§ **PROBLEM DETAILS**
From the records below, pull out every line that contains the string "tempo" and copy each of those lines.

§ **DATA PROVIDED**
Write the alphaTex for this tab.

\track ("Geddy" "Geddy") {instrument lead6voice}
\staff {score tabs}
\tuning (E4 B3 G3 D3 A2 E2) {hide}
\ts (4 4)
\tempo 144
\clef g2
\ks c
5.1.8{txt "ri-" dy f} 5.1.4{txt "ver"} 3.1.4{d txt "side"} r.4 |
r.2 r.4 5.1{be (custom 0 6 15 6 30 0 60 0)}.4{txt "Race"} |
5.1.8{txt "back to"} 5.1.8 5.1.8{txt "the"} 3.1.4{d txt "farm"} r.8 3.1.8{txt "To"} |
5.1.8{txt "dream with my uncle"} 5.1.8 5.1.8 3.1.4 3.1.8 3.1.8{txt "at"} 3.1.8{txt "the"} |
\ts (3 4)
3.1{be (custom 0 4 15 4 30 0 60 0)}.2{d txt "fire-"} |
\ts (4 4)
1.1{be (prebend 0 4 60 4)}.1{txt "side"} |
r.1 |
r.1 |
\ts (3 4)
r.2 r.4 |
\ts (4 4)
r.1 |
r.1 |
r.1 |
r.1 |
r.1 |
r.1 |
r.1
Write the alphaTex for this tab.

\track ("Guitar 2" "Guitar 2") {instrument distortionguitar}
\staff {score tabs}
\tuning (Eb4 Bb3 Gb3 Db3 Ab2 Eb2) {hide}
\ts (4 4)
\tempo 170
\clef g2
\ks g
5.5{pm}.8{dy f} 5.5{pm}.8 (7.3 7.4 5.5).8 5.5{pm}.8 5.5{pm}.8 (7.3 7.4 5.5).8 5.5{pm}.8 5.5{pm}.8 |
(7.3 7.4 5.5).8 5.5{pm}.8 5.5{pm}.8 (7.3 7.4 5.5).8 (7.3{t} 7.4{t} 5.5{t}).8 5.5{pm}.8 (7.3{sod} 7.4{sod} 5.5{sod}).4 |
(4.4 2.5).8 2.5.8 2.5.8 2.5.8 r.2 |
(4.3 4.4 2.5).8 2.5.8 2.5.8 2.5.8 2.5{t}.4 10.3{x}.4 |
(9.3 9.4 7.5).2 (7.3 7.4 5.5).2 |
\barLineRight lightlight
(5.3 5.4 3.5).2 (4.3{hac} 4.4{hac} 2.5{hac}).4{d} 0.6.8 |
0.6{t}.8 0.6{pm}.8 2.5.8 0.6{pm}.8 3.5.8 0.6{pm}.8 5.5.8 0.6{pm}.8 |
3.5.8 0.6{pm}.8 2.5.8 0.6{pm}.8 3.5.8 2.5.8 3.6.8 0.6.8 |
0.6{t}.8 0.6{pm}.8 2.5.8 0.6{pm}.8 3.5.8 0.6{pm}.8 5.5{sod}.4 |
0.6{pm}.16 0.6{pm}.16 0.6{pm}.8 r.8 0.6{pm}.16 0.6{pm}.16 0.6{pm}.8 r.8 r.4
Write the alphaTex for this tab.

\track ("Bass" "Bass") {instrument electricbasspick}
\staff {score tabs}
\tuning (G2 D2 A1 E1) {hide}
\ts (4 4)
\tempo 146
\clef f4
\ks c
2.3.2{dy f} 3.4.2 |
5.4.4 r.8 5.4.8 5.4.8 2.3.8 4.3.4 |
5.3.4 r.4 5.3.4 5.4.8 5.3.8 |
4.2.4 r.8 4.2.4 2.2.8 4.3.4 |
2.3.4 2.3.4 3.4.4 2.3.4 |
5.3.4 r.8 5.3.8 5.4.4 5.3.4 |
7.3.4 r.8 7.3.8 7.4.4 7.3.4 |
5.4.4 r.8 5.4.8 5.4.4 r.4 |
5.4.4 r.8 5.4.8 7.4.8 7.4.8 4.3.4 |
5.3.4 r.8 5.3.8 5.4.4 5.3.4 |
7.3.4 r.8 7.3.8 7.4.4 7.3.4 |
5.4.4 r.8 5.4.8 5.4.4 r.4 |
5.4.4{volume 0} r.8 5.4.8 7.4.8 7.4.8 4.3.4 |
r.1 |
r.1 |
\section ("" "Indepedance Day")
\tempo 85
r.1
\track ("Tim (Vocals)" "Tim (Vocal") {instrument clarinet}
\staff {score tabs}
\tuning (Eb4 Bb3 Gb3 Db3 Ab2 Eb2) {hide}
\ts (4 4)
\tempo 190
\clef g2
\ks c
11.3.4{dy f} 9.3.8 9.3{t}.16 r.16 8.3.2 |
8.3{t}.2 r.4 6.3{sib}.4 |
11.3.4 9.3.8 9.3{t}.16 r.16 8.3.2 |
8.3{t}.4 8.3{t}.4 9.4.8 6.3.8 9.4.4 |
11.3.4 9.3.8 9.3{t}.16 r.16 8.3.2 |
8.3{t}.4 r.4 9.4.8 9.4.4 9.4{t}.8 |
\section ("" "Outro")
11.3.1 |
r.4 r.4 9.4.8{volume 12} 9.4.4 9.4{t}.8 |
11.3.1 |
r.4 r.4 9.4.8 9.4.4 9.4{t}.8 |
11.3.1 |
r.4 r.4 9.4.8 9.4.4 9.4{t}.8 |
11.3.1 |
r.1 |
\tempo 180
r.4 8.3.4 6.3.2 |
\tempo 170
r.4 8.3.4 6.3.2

§ **OUTPUT OF THE TASK**
\tempo 144
\tempo 170
\tempo 146
\tempo 85
\tempo 190
\tempo 180
\tempo 170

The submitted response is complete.